70% of Nigerians reportedly refused to pay bribes on at least one occasion in 2023, according to a report by the National Bureau of Statistics (NBS).

The report, titled “Corruption in Nigeria: Patterns and Trends,” highlights the growing resistance to bribery among citizens.

The study found that 42% of Nigerians cited moral objections as their primary reason for refusing bribes.

Also, 23% were motivated by the pressures of the rising cost of living, while 21% had alternative ways to achieve their goals without resorting to corruption.

The report noted the highest bribery refusal rate in the North-West, where 76% of individuals resisted paying bribes.

All regions across the country recorded refusal rates exceeding 60%, indicating a nationwide trend towards rejecting corruption.

Public tolerance for bribery has also diminished, with only 23% of Nigerians considering bribery acceptable for expediting administrative processes, down from 29% in 2019.

Furthermore, fewer citizens reported facing negative consequences for refusing bribes, with figures dropping from 49% in 2019 to 38% in 2023.

This suggests a growing empowerment among Nigerians to challenge corrupt officials without fear of retaliation.

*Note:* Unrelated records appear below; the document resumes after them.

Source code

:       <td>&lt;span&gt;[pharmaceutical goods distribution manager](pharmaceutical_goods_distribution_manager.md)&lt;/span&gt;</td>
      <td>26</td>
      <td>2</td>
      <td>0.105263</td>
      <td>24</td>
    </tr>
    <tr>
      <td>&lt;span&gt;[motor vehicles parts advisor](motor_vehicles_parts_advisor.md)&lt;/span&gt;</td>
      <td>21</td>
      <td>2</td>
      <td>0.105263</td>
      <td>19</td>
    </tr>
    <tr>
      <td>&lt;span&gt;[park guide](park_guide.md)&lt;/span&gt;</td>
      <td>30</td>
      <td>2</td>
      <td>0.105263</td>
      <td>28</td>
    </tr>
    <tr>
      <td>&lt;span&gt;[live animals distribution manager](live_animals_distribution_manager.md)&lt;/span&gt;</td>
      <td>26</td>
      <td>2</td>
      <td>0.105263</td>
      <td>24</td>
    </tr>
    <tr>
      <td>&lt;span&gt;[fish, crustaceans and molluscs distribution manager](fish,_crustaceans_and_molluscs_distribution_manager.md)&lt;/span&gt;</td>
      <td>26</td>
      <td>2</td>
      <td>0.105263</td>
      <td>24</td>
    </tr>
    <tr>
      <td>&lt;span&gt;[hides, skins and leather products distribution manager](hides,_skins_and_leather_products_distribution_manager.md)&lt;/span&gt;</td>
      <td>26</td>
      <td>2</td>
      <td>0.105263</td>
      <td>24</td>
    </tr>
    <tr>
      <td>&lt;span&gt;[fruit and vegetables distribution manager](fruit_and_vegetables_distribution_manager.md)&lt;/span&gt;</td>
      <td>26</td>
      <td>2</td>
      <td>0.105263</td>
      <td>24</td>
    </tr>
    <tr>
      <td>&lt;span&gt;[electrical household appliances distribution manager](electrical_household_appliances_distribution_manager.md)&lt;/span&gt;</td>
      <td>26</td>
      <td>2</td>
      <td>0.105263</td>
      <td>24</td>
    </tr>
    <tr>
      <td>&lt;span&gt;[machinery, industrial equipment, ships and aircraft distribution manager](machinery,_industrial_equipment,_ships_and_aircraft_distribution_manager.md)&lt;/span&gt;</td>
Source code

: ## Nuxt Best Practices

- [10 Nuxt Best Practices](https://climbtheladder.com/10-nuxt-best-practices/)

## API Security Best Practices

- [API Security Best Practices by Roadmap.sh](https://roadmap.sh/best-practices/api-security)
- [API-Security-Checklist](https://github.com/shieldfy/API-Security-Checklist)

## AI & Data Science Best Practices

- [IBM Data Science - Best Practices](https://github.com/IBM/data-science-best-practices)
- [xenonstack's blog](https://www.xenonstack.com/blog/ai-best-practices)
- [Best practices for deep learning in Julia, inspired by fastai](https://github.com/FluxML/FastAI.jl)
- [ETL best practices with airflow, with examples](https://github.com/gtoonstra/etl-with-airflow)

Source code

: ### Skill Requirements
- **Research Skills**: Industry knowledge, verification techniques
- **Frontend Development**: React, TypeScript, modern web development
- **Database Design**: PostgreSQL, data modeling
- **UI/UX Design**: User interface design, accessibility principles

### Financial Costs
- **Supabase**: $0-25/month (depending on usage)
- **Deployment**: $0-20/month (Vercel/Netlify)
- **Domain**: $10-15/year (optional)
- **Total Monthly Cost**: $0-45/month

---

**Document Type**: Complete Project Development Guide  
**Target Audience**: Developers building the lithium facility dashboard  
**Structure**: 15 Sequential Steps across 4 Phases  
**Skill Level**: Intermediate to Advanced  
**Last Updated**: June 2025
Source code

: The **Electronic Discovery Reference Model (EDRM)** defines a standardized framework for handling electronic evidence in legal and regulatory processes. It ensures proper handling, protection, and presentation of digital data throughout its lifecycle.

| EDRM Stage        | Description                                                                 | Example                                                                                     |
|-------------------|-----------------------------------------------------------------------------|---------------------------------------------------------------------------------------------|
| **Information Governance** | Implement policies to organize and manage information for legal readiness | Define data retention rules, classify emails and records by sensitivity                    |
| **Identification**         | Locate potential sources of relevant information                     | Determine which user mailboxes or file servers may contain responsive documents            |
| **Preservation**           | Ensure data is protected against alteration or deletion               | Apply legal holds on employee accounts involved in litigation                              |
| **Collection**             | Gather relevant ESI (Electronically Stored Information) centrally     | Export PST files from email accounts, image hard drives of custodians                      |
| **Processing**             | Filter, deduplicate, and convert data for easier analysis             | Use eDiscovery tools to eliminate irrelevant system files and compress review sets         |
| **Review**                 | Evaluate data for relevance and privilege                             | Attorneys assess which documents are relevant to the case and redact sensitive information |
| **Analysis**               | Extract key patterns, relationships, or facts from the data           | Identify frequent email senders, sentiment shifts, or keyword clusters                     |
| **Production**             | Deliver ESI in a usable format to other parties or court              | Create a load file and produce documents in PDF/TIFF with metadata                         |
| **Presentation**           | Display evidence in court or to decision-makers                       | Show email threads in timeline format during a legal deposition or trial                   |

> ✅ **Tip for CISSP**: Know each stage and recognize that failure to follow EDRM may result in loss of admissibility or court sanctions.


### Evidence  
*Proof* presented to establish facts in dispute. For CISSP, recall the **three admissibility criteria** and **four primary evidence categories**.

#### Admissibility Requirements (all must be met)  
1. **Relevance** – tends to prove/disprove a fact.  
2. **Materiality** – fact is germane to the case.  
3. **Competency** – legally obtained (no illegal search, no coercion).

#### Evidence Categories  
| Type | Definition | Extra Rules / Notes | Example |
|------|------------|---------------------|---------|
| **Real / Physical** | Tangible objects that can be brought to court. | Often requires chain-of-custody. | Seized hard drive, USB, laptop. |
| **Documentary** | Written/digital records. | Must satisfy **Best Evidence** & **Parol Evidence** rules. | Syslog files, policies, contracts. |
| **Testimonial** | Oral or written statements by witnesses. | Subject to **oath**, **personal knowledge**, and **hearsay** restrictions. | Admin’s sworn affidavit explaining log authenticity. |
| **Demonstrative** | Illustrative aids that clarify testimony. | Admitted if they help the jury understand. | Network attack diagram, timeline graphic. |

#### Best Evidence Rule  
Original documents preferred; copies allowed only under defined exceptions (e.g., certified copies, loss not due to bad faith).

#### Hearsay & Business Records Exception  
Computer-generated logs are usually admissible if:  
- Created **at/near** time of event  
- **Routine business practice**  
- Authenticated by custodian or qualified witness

Despite these positive trends, the NBS report highlighted that over N700 billion was still paid in cash bribes to public officials in 2023.

Corruption remains the fourth most pressing issue in the country, following the cost of living, insecurity, and unemployment.

The report also underscored a decline in public confidence in the government’s anti-corruption efforts.

In 2019, more than half of Nigerians believed the government was effective in combating corruption, but by 2023, this confidence had fallen to less than a third.

The NBS findings offer a glimmer of hope for Nigeria’s fight against corruption, showcasing a public increasingly willing to stand up against bribery and demand accountability from their leaders.